The stress test took 8 days to run, from April 26 through May 4, 2021.

The results outlined below represent World Community Grid's current technical capabilities. This information could help active and future projects make decisions about how they run work with us, keeping in mind that they have varying needs and resources.

Summary
The key findings of the stress test revealed the following points:

We had previously determined that in 2020 the volunteers contributing to World Community Grid delivered the computing power similar to a cluster of 12,000 computing nodes running at 100% capacity 24x7 for the entire year where node each contains 1 Intel Core i7-9700K CPU @ 3.60GHz processor from CPUs only. We can now further state that the volunteers are able to provide an additional 8x that computing power from GPUs.
The current World Community Grid infrastructure is able to meet the load generated by this computing power with this particular mix of research projects. However, the infrastructure was pushed to its limit, and any further growth or possibly a different mix of research projects would require increased infrastructure.
The OpenPandemics - GPU workunits consisted of many small files that created high IO load on both the volunteers' computers and the World Community Grid infrastructure. If we were able to combine these small files into a few larger files, this may reduce the IO load on both the volunteers' computers and on the World Community Grid infrastructure. This change would likely allow the infrastructure to handle a greater load from the volunteers and improve the experience for the volunteers.
On the back side of the pipeline, backing up the data and sending results to Scripps server does not appear to be a bottleneck. However, running OpenPandemics at a higher speed will cause the research team to focus the majority of their time and energy on preparing input data sets and archiving returned data rather than performing analysis of the results and moving the interesting results to the next step in the pipeline. As a result, the project will remain at its current speed for the foreseeable future.
Now that we are able to quantify the capabilities of World Community Grid, scientists can use this information as a factor in their decision-making process in addition to their labs' resources and their own data analysis needs.

Bottlenecks identified
During the test, there were three major issues where the system became unstable until we could identify the bottlenecks and resolve them.

Prior to Launch
Before the launch of the stress test when we were creating the individual workunits to send to volunteers, we exhausted the available inodes on the filesystem. This prevented new files or directories from being created on the filesystem, and as a result it caused an outage for our back-end processes and prevented results being uploaded from volunteer machines. We resolved this issue by increasing the max number of inodes allowed and then we added a monitor to warn us if we start approaching the new limit.

Launch
Shortly after releasing the large supply of workunits, we experienced an issue where the connections from our load balancer to the backend servers reached their maximum configured limits and blocked new connections. This appears to be caused by connections being created by clients that opened connections and stalled out or very slowly downloaded work. We implemented logic in the load balancer to automatically close those connections. Once this logic was deployed, the connections from the front-end became stable and work was able to flow freely.

Packaging ramps up
The next obstacle occurred when batches started to complete and packaging became a heavy load on the system. Several changes were made to improve this issue:

The process of marking batches completed in order to start the packaging process originally was run only every 8 hours. We changed that so that batches would be marked complete and packaged every 30 minutes.
Our clustered filesystem had configuration options that were sub-optimal and could be improved. We researched how the configuration could be improved in order to increase the performance and then made those changes.

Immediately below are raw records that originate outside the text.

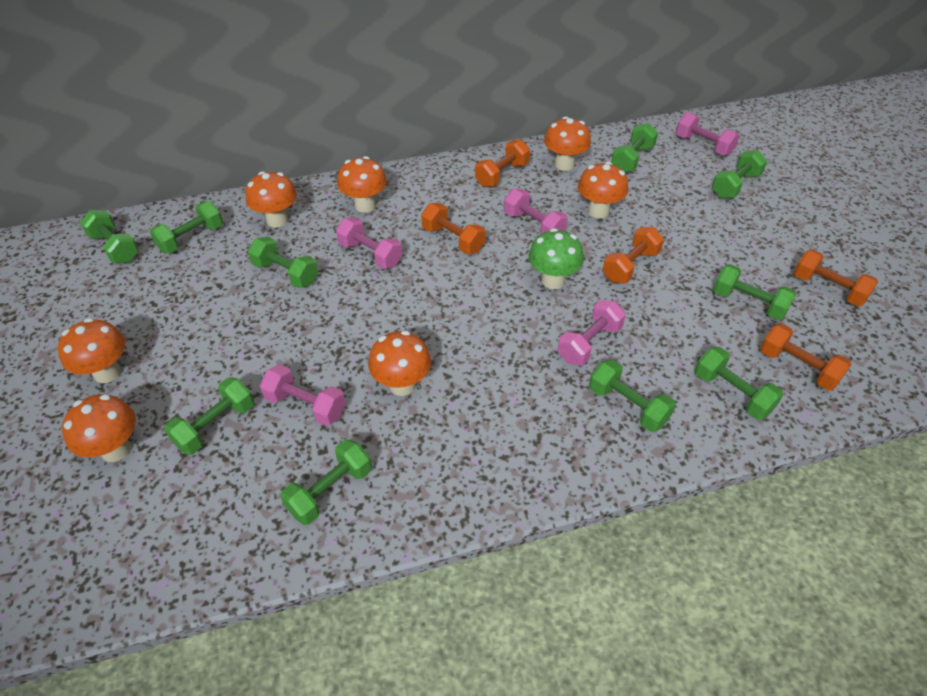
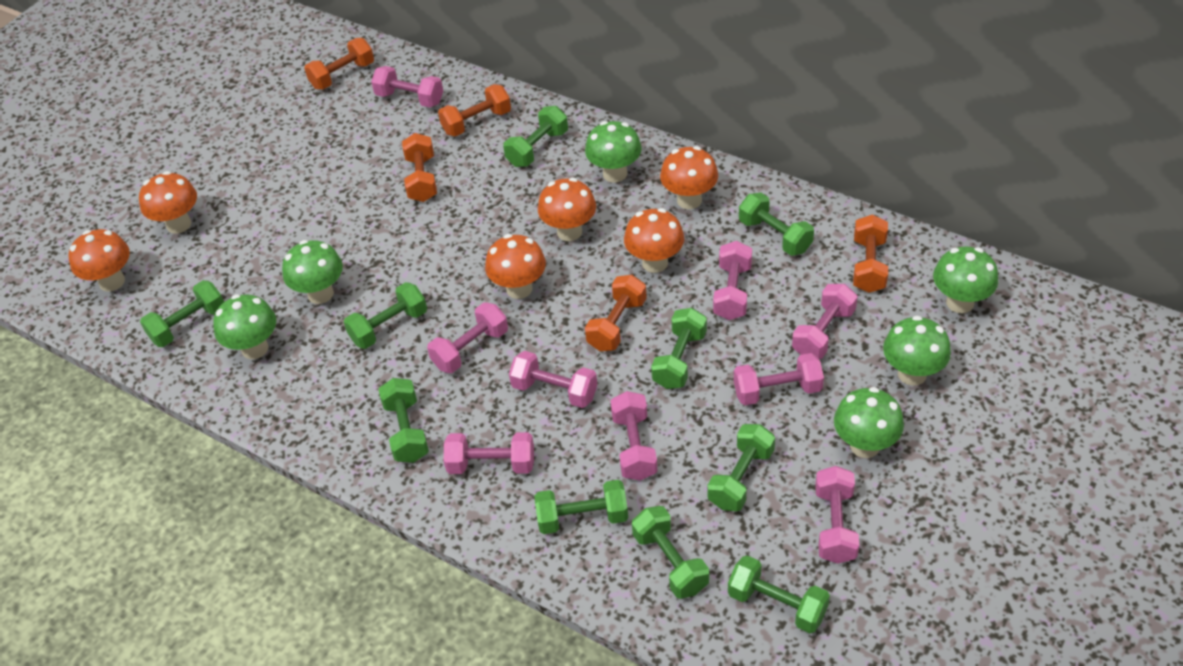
green mushroom: [529,228,584,289] = 1 -> [213,294,276,359] [282,240,343,304] [585,121,642,182] [834,387,904,458] [883,316,951,386] [933,246,998,313] = 6
orange mushroom: [58,318,125,383] [62,394,136,462] [245,171,297,228] [337,156,387,212] [368,331,431,396] [544,116,591,171] [578,162,628,218] = 7 -> [68,229,130,292] [139,171,197,234] [485,234,546,299] [538,178,596,241] [624,208,684,273] [660,146,718,209] = 6
pink dumbbell: [260,364,346,426] [336,218,402,269] [504,188,568,234] [558,300,626,366] [676,112,740,156] = 5 -> [371,66,443,107] [427,302,508,373] [444,432,534,474] [509,351,597,408] [610,391,657,481] [713,241,752,320] [734,353,824,405] [792,284,858,359] [815,466,859,564] = 9

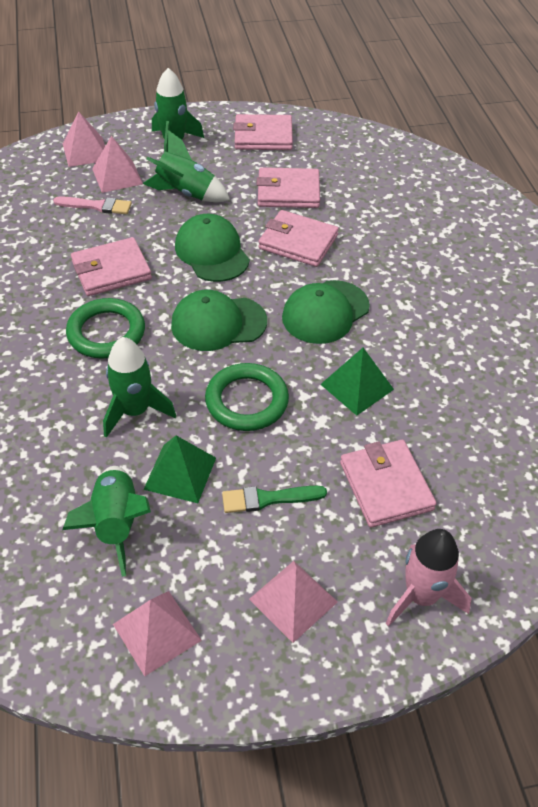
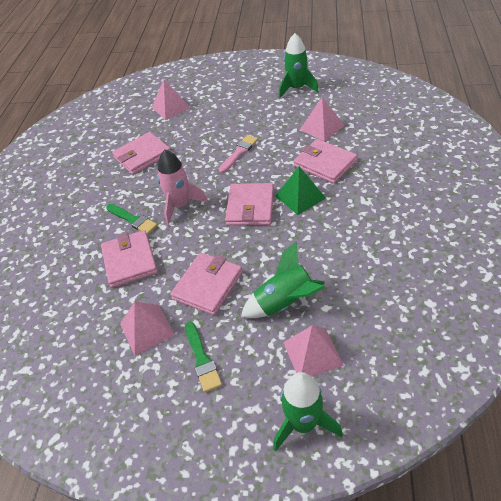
green brush: [222,486,327,513] = 1 -> [106,204,157,235] [185,322,222,392] = 2
green cap: [171,290,267,351] [175,214,250,282] [282,280,370,344] = 3 -> none = 0
green pyramid: [143,436,216,503] [320,348,394,416] = 2 -> [276,166,326,215] = 1
green ring: [66,298,145,359] [205,363,289,431] = 2 -> none = 0
green rocket: [62,466,151,577] [103,337,176,438] [143,130,230,202] [152,68,204,152] = 4 -> [241,241,325,318] [273,372,343,452] [279,33,319,98] = 3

Following these changes, the system was stable even with packaging and building occurring at a high level. The time to package a batch dropped from 9 minutes to 4.5 minutes and the time to build a batch dropped by a similar amount. Upload and downloads performed reliably as well. However, we were only able to run in this modified configuration during the final 12 hours of the stress test. It would have been useful to run with these settings for longer and to confirm that they resulted in a stable system over an extended period of time.

Potential future changes to further enhance performance

Clustered filesystem tuning
The disk drives that back our clustered filesystem only reached about 50% of their rated throughput. It is possible that the configuration of the filesystem could be further optimized to further increase performance. This is not certain, but if the opportunity exists to engage an expert with deep experience optimizing high performance clustered filesystems using IBM Spectrum Scale, this could be a worthwhile avenue to explore.

Website availability
We identified an issue where high IO load on the clustered filesystem will cause problems with the user experience and performance of the website. These two systems are logically isolated from each other, but share physical infrastructure due to system design. This degradation of the performance of the website should not have happened, but it clearly did. We want to determine for certain why this issue exists, but at this time we believe that this issue stems from the way our load balancer, HAProxy, is configured.

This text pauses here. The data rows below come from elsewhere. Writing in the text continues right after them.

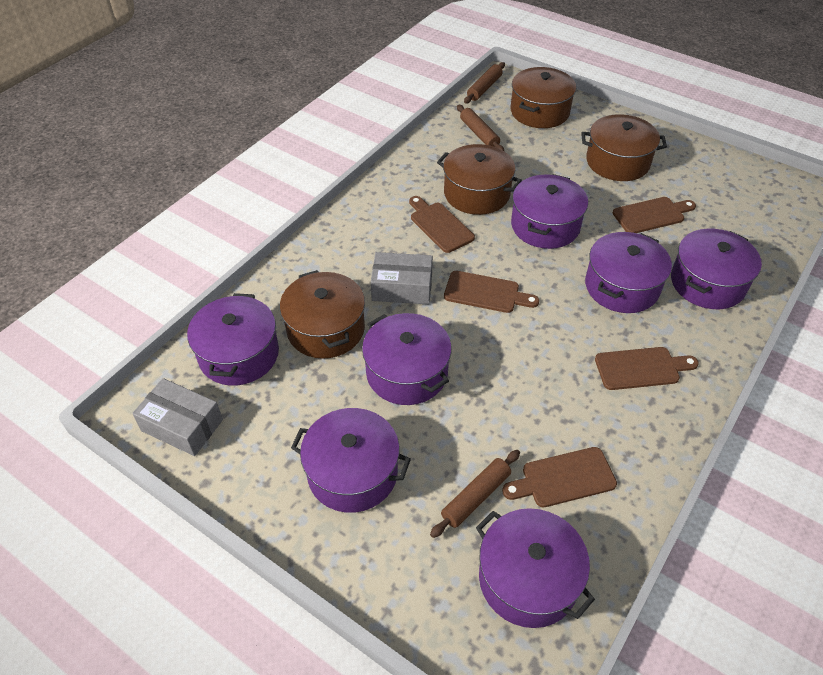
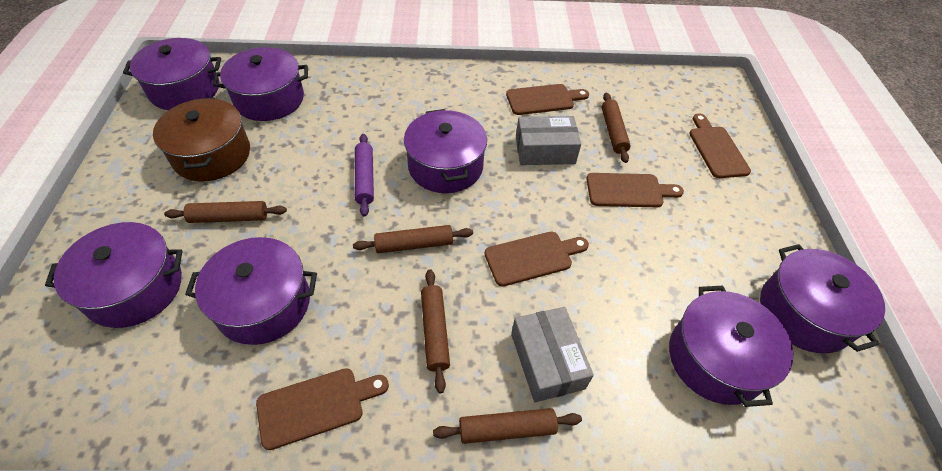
brown pot: [280,270,365,359] [437,144,522,215] [511,67,576,128] [581,114,667,181] = 4 -> [153,97,250,182] = 1
brown rolling pin: [430,450,520,538] [457,105,504,151] [464,62,505,104] = 3 -> [164,201,287,223] [353,225,473,253] [421,269,450,393] [433,408,582,444] [601,93,631,163] = 5
purple rolling pin: none = 0 -> [355,134,374,217] = 1

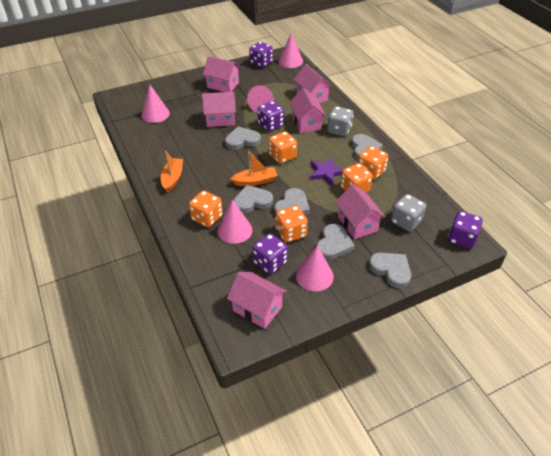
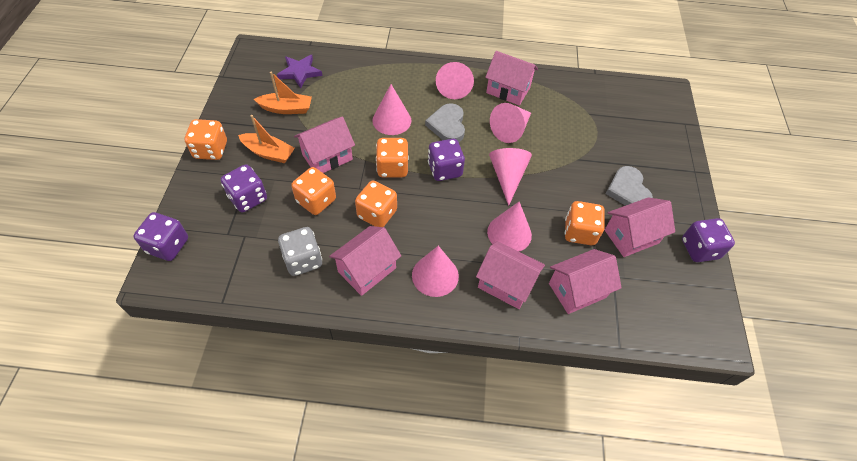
grey dice: [327,106,354,136] [391,194,426,232] = 2 -> [278,227,322,276] = 1
grey heart: [225,126,261,150] [233,185,273,213] [274,188,310,215] [317,224,355,260] [351,134,383,160] [369,253,411,288] = 6 -> [425,103,465,142] [606,166,653,206] = 2
pink cone: [141,85,170,123] [217,199,252,244] [247,85,274,113] [278,32,303,68] [296,245,334,291] = 5 -> [372,84,411,135] [412,246,459,297] [436,62,474,99] [487,202,532,252] [489,148,532,206] [490,103,531,143] = 6

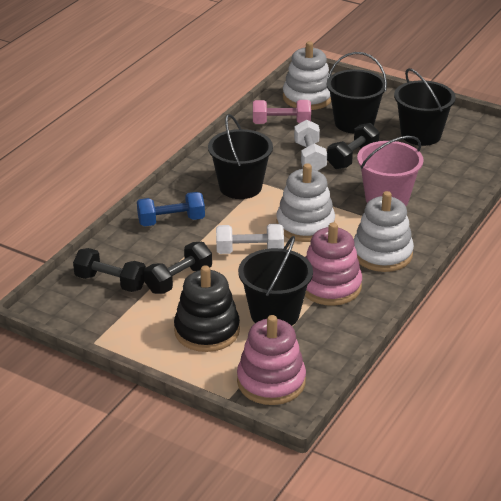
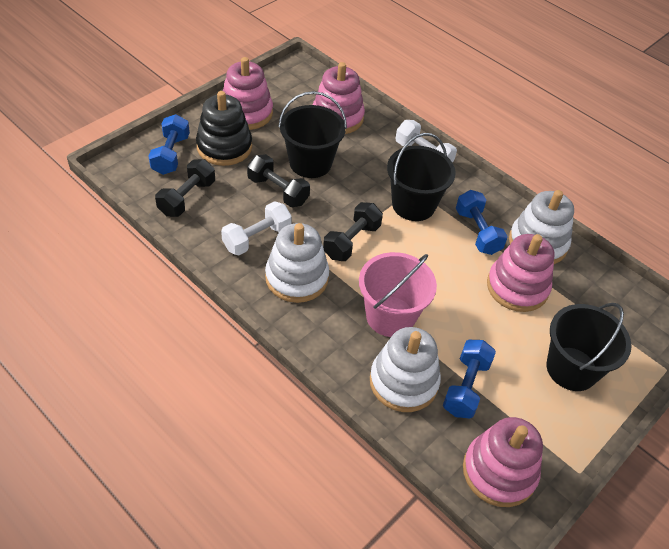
black bucket: [208,114,273,199] [238,236,313,326] [327,52,387,133] [394,68,456,146] = 4 -> [278,91,347,178] [387,133,456,221] [546,303,632,391] = 3
blue dumbbell: [137,192,205,226] = 1 -> [148,114,190,175] [443,340,496,418] [456,190,508,255] = 3
pink dumbbell: [253,100,311,124] = 1 -> none = 0
pink stacking toy: [237,315,306,405] [305,222,362,306] = 2 -> [222,57,273,130] [313,62,365,134] [463,417,543,507] [487,234,555,312] = 4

We have HAProxy running as a single instance with one front-end for all traffic passing the data back to multiple back-ends for each of the different types of traffic. We could instead run HAProxy with multiple instances on the same system provided that there are separate IP address for each instance to bind to. If we were to run a separate instance for website traffic and a second instance for all BOINC traffic, we expect that this would allow website traffic to perform reliably, even if the BOINC system was under heavy load.

Thank you to everyone who participated in the stress test.